I'm halfway through a proof and I'm kind of stuck. The exercise is:
Let $\{A_i\}_{i\in \{0, 1\}}$ be an indexed system of sets. Show that the map $$\mathbf f: \prod{\{A_i\}_{i\in \{0, 1\} }} \rightarrow A_0 \times A_1$$ given by $$f(g) =(g(0), g(1))$$ is a Bijection.
First we would like to show that $f$ is Injective: Consider two instances of input function $g$, e.g. $x$ and $y$ hence: $$f(x)=f(y)$$ $$\therefore(x(0),x(1))=(y(0),y(1))$$ $$\therefore x(0) = y(0) \land x(1)=y(1) $$ $$\mathbf {dom}(x) = \mathbf{dom}(y) = \{0, 1\}$$ $$\therefore x(i) = y(i) \forall i \in \{0, 1\}$$ $\therefore f(g)$ is Injective. Is my reasoning correct so far?
Now to showing $f$ is Surjective, we consider the the domain and codomain of the mapping, namely, the Generalised Cartesian Product of an Indexed Family of Sets: $$\prod{\{A_i\}_{i\in \{0, 1\} }}=\{\{(0,x_0 \in A_0),(1, x_1 \in A_1)\}\}$$ and the usual Cartesian Product: $$A_0 \times A_1 =(x_0 \in A_0, x_1 \in A_1)$$ respectively.
It is trivial to see that the mapping given by $f$ is Surjective, as the two ordered pair elements of $f=(g(0),g(1))$ span over all $A_0$ and $A_1$ respectively and considering that $g$ could take any arbitrary function of $\mathbf {domain}$ $\{0, 1\}$by definition of the Generalised Cartesian Product of an Indexed Family of Sets. But how do I write this formally?

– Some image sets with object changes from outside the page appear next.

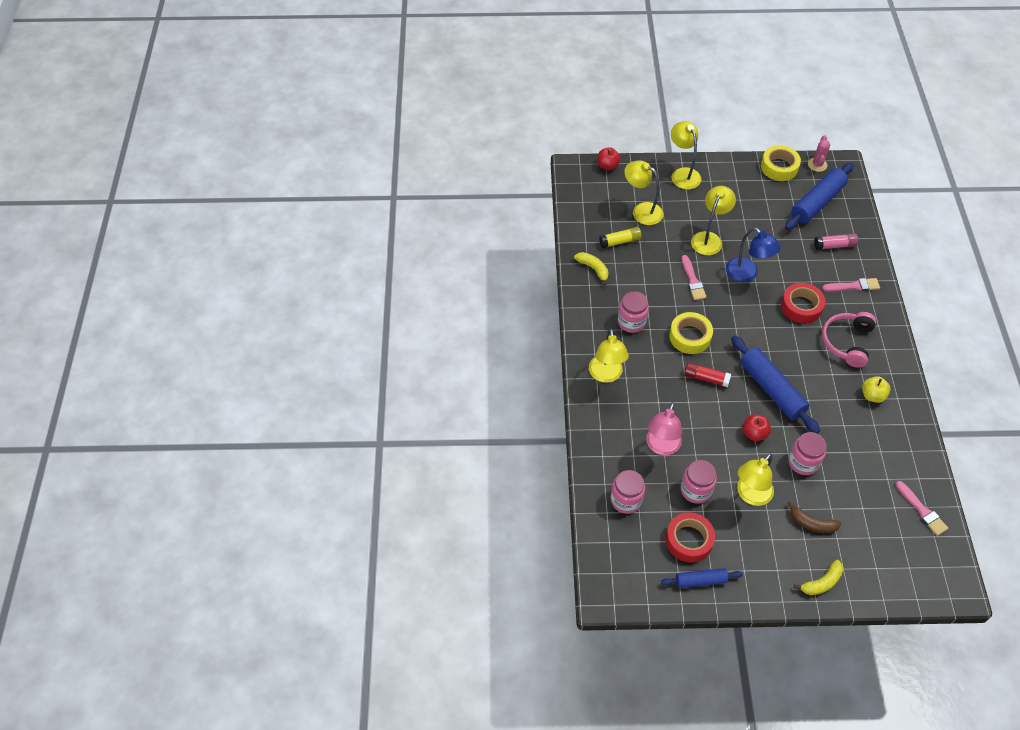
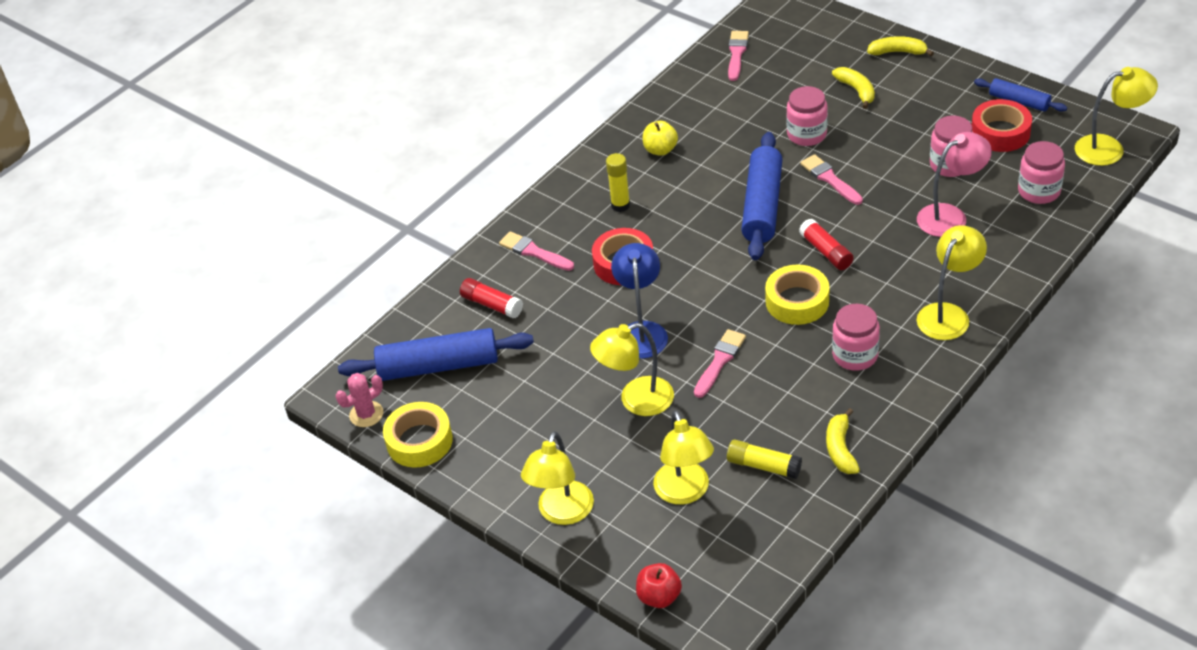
camera: 135 degrees left, 10 degrees down
(750, 495) = (895, 136): yellow lamp -> yellow lamp (1109, 148)
(754, 433) = (830, 179): red apple -> pink brush
(811, 523) = (856, 90): brown banana -> yellow banana
(834, 245) = (492, 304): pink glue stick -> red glue stick
(846, 342) = (620, 205): pink headphones -> yellow glue stick

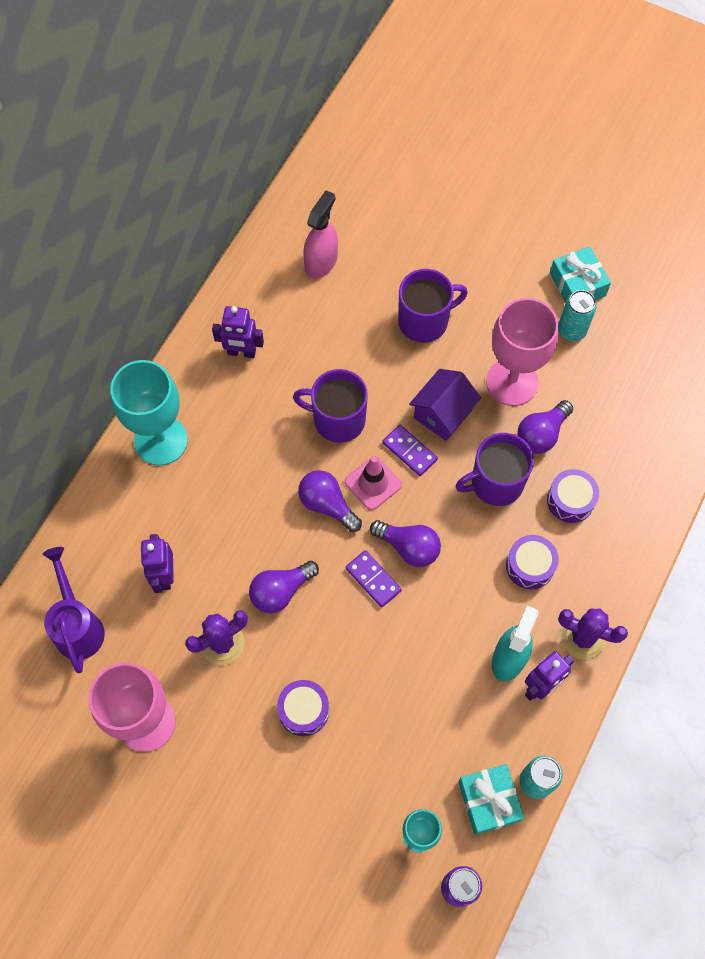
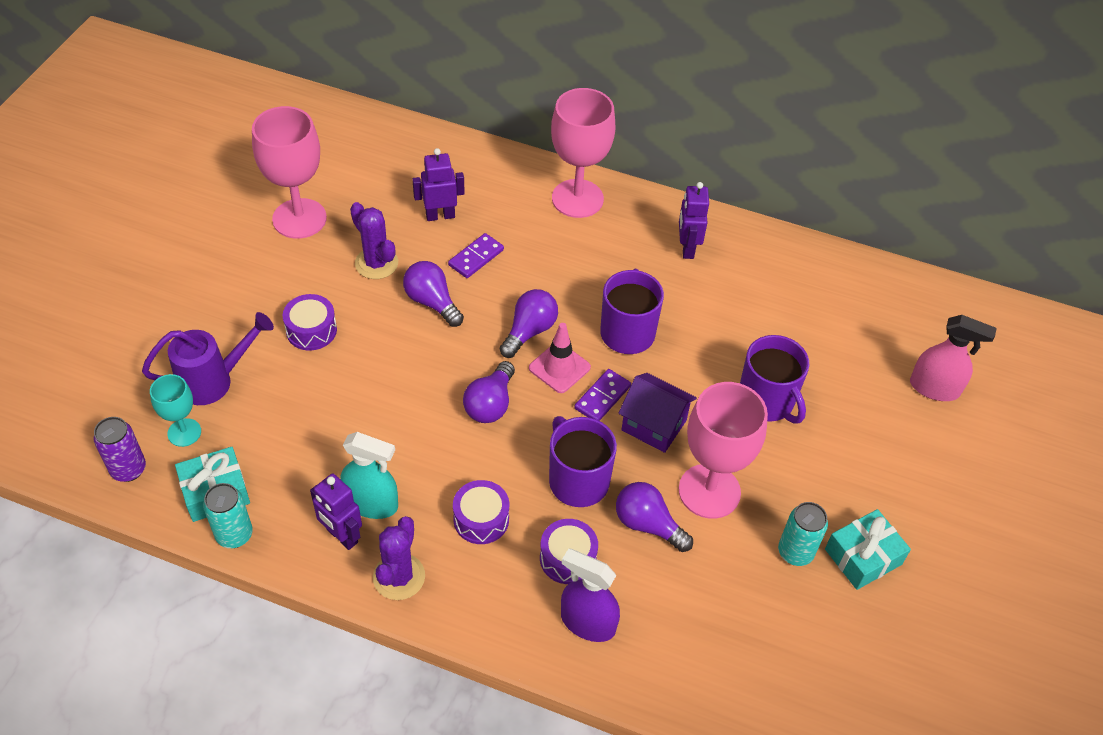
camera: 80 degrees right, 15 degrees down
(78, 625) = (388, 164): purple watering can -> purple watering can (214, 381)
(161, 441) = (577, 198): turquoise goblet -> pink goblet
(321, 261) = (813, 303): pink spray bottle -> pink spray bottle (934, 388)
(373, 579) = (451, 375): purple domino -> purple domino (476, 257)
(628, 492) = (587, 622): none -> purple spray bottle

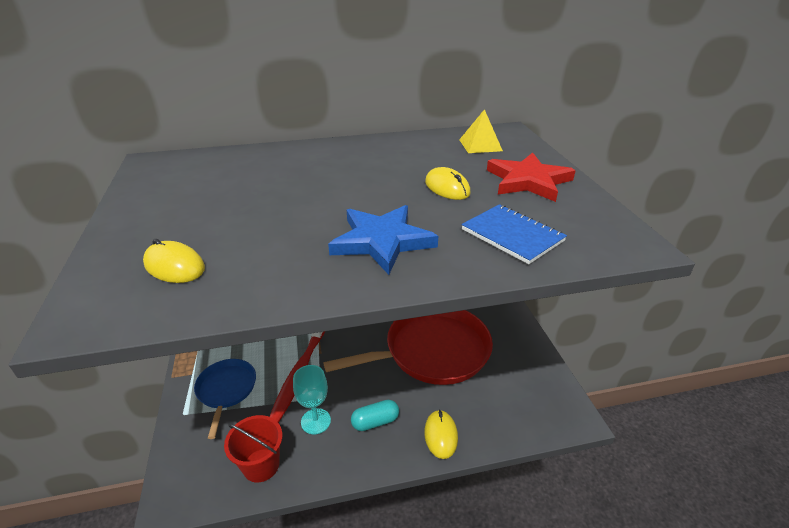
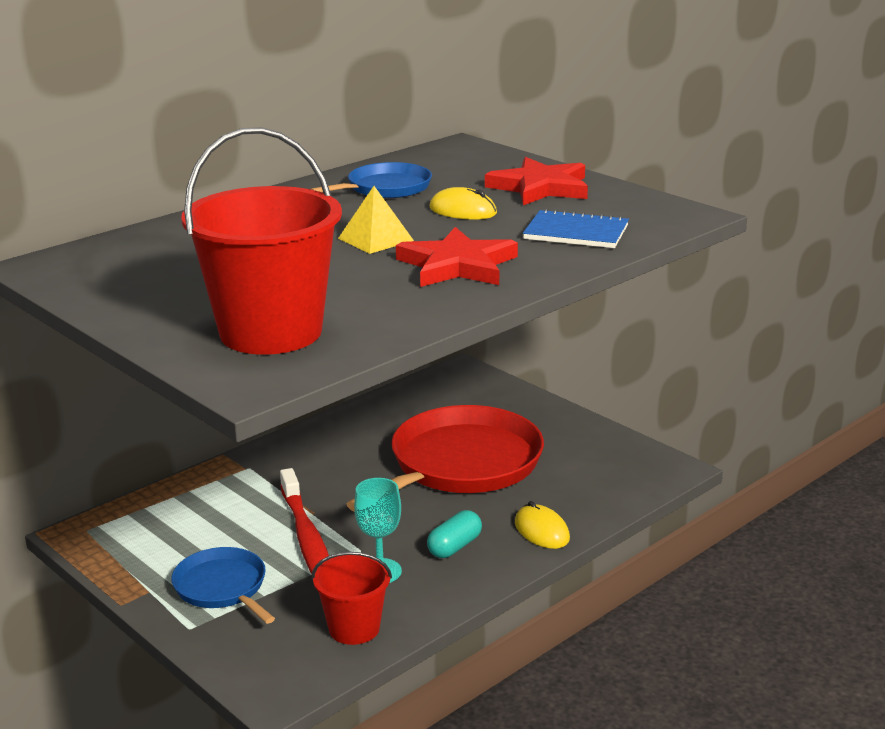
camera: 30 degrees left, 10 degrees down
(174, 266) = (271, 332): yellow mouse -> red bucket
(382, 241) = (457, 265): blue star -> red star
(418, 154) = (385, 188): none -> blue pan
(480, 145) = (446, 165): yellow pyramid -> yellow pyramid (376, 239)

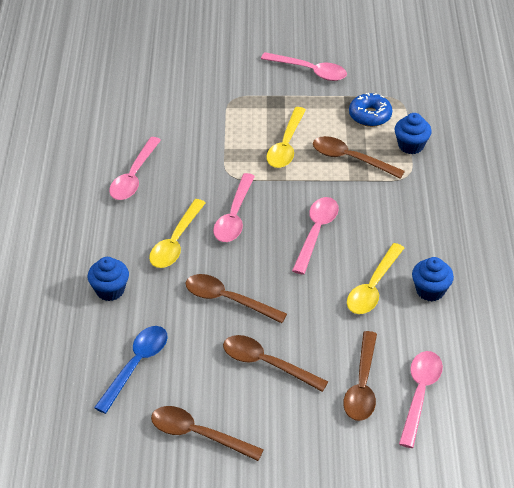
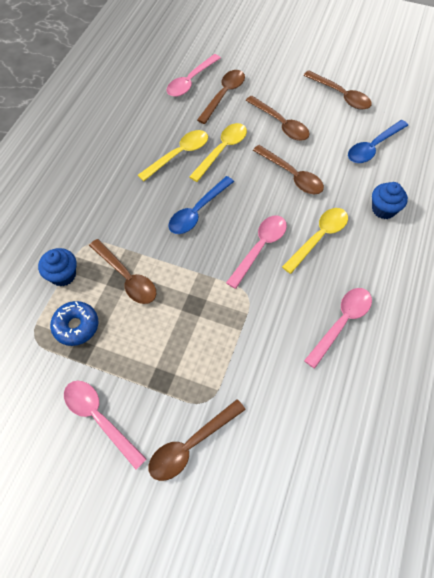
camera: 160 degrees left, 15 degrees up
(232, 75) = (191, 445): none -> brown spoon
(286, 145) = (178, 314): yellow spoon -> yellow spoon (222, 150)
(316, 232) = (197, 211): pink spoon -> blue spoon
(430, 290) = (139, 141): blue cupcake -> none

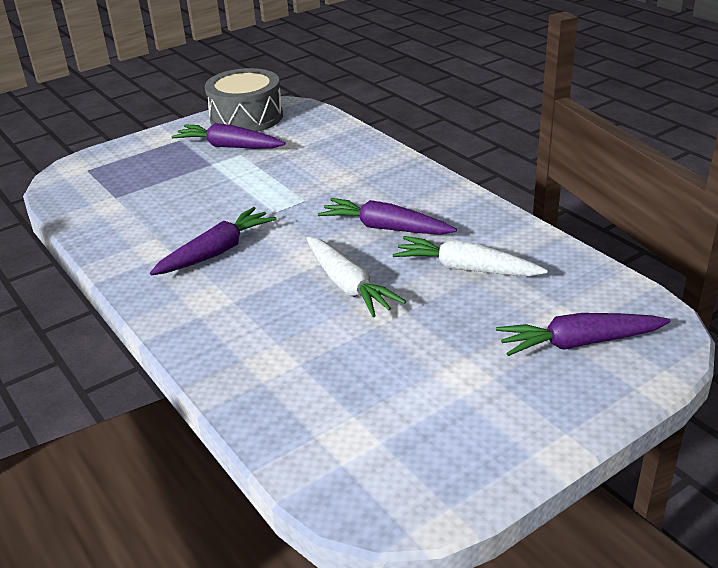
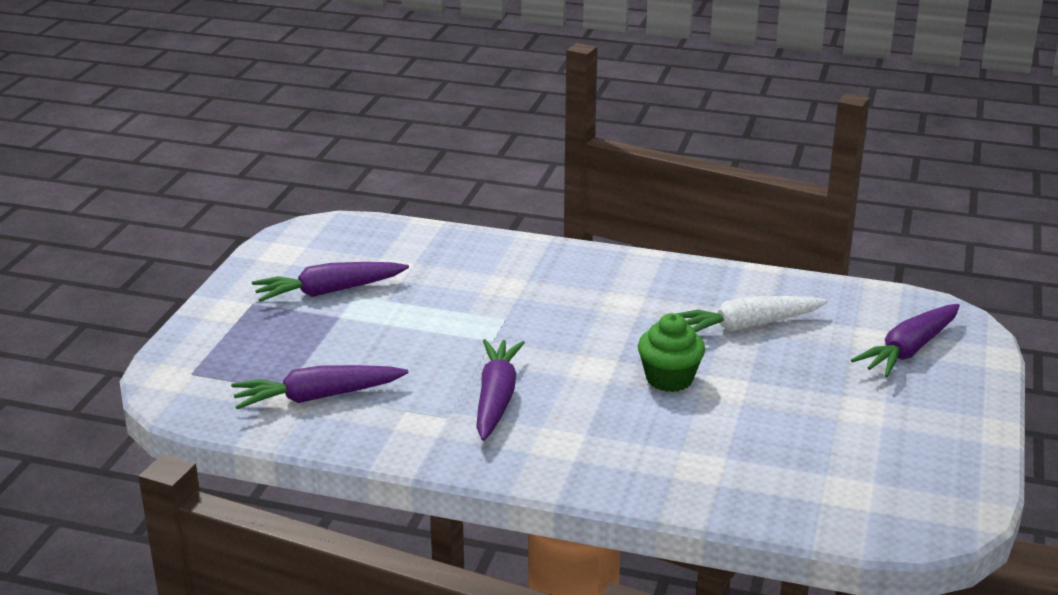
camera: 40 degrees left, 5 degrees down
(246, 117) = (295, 253): grey drum -> none
(348, 286) = (669, 379): white carrot -> green cupcake
(385, 228) = (625, 317): purple carrot -> purple carrot (317, 397)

Your proof of injectivity is correct, though I would add one more line concluding that $x=y$. For the proof of surjectivity, let $\langle a_0,a_1\rangle\in A_0\times A_1$ be arbitrary; then $a_0\in A_0$ and $a_1\in A_1$. Define
$$x:\{0,1\}\to A_0\cup A_1:\begin{cases} 0\mapsto a_0\\ 1\mapsto a_1\;; \end{cases}$$
then $f(x)=\langle x(0),x(1)\rangle=\langle a_0,a_1\rangle$, so $f$ is surjective.